Ausgangstext ->
╔══

Greensite

Zukunftsmodell für nachhaltiges Bauen

Bauwerk

Bürogebäude

Ort

Mannheim

Aufgabe

Neubau

Status

Im Bau

Leistungsumfang

LP 1-8 (HOAI)

Tags: Betonsandwich, Energieeffizient, Nachhaltig, Neubau

Mit „Greensite“ planen Werkstadt Fischer Architekten ein Gebäudeensemble, das als Zukunftsmodell für nachhaltiges Bauen Maßstäbe setzen soll. Im Interview erklärt Dominik Wirtgen das Werkstadt-Prinzip, mit dem hier mehrere Faktoren zu einer ganzheitlichen Architekturstrategie verbunden werden.

Das "Greensite"-Projekt wird nach dem Werkstadt-Prinzip entwickelt. Was genau bedeutet das?

Unser Werkstadt-Prinzip ist im Kern auch eine Nachhaltigkeitsstrategie. Es ist aus unserer Erfahrung im integralen Bauen entstanden, wird von uns ständig weiterentwickelt und den neuesten Standards und Anforderungen der Zukunft angepasst. „Greensite“ ist  ein sehr wichtiges Projekt für uns, weil wir exemplarisch zeigen können, wie durch Anwendung des Werkstadt-Prinzips wirklich nachhaltige Architektur entsteht.

Wie funktioniert diese architektonische Nachhaltigkeitsstrategie bei "Greensite"?

Wir setzen drei Themenfelder konsequent nachhaltig um: Erstens berücksichtigen wir natürliche Faktoren, zweitens liegt ein Fokus auf innovativer Energetik und Konstruktion und drittens praktizieren wir Baukultur.  

Welches dieser drei Themen steht am Anfang der Entwicklung?

Die Baukultur mit dem zentralen Thema Verortung! Um es am Beispiel „Greensite“ zu erklären: Alles beginnt mit einer städtebaulichen Analyse mit Klärung der urbanen Struktur. Bei „Greensite“ gibt es im direkten städtebaulichen Umfeld Einfamilienhäuser und Gewerbebauten, eine Straße grenzt an und auch offene Landschaft. Aufgrund dieser heterogenen Ausgangssituation ist klar: Für eine behutsame Nachverdichtung wollen wir die vorhandene Körnung und ihre Rhythmisierung aufgreifen. Also haben wir ein städtebauliches Konzept entwickelt, das sich den vorhandenen Strukturen anpasst: mit zwei Bürohäusern und einem Parkhaus, die sich rund um ein bestehendes Kaffeeproduktionsgebäude arrangieren, das wir als soziale Mitte integrieren. Der baukulturelle Entwurfsansatz umfasst darüber hinaus eine dauerhafte Tektur-Gestaltung als einem weiteren Nachhaltigkeitsfaktor – und nachwachsende Grünfassaden als sich erneuerndes Element.

╚══

Aufgabe -> Schreib das Interview über das Bauprojekt „Greensite“ oben nach seinem letzten Satz weiter.

Datenauszug ->
╔══

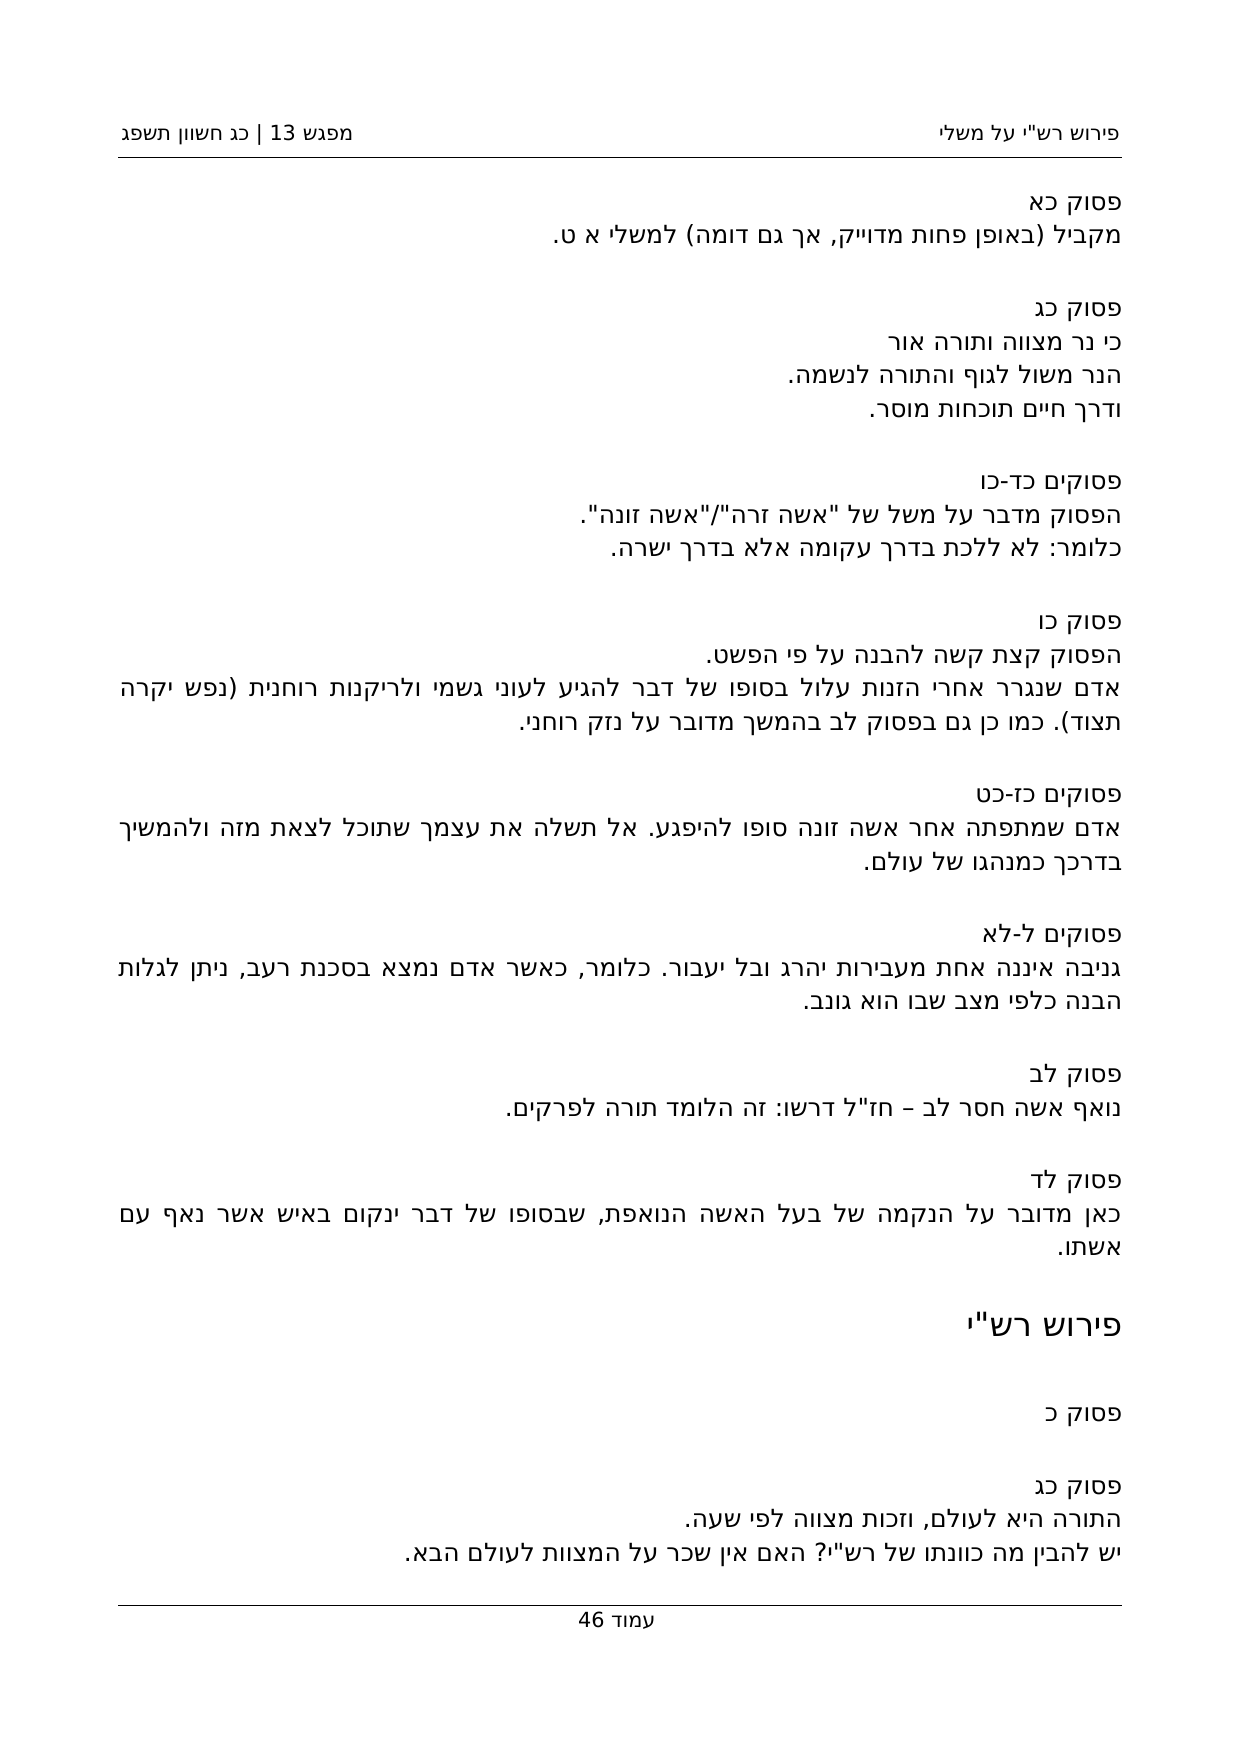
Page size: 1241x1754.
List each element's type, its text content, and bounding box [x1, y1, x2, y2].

╚══

Lösung ->
Welche Rolle spielen die natürlichen Faktoren?

Tatsächlich eine zentrale Rolle. Das Thema Grün bezieht sich im eigentlichen und auch übertragenden Sinn auf den Nachhaltigkeitsansatz des Projektes. Freies Grün nutzen wir als Bindeglied zwischen Neubauten und Bestand, es findet sich aber auch in der Gestaltung der Außenanlagen mit Fassadenbegrünungen. Drei Aspekte sind dabei besonders berücksichtigt: Erstens die Schaffung eines optimalen Mikroklimas, zweitens der Wasserhaushalt, drittens die Biodiversität.

Wie schafft man ein optimales Mikroklima und einen effizienten Wasserhalt?

Durch eine maximale Baumpflanzung und durch konsequente Fassaden- und Dachbegrünungen. So entstehen CO²- und Feinstaubbindung, ein Kühleffekt, höhere Luftfeuchtigkeit und darüber hinaus Schallreduktion. Das Thema Wasserhaushalt hat zwei Aspekte: einerseits die Wassereinsparung durch spezielle technische Ausstattung, andererseits der Schutz vor Extremklimaereignissen wie Austrocknung oder Starkregen. Das schafft man durch Maßnahmen wie trockenresiliente Bepflanzung, aber auch den Einsatz von versickerungs- und speicherfähige Materialien zur Wasser-Rückhaltung und Grundwasserschonung nach dem Schwammstadt-Prinzip.

Wie kann man bei Neubau-Projekten vorhandene Biodiversität erhalten und fördern?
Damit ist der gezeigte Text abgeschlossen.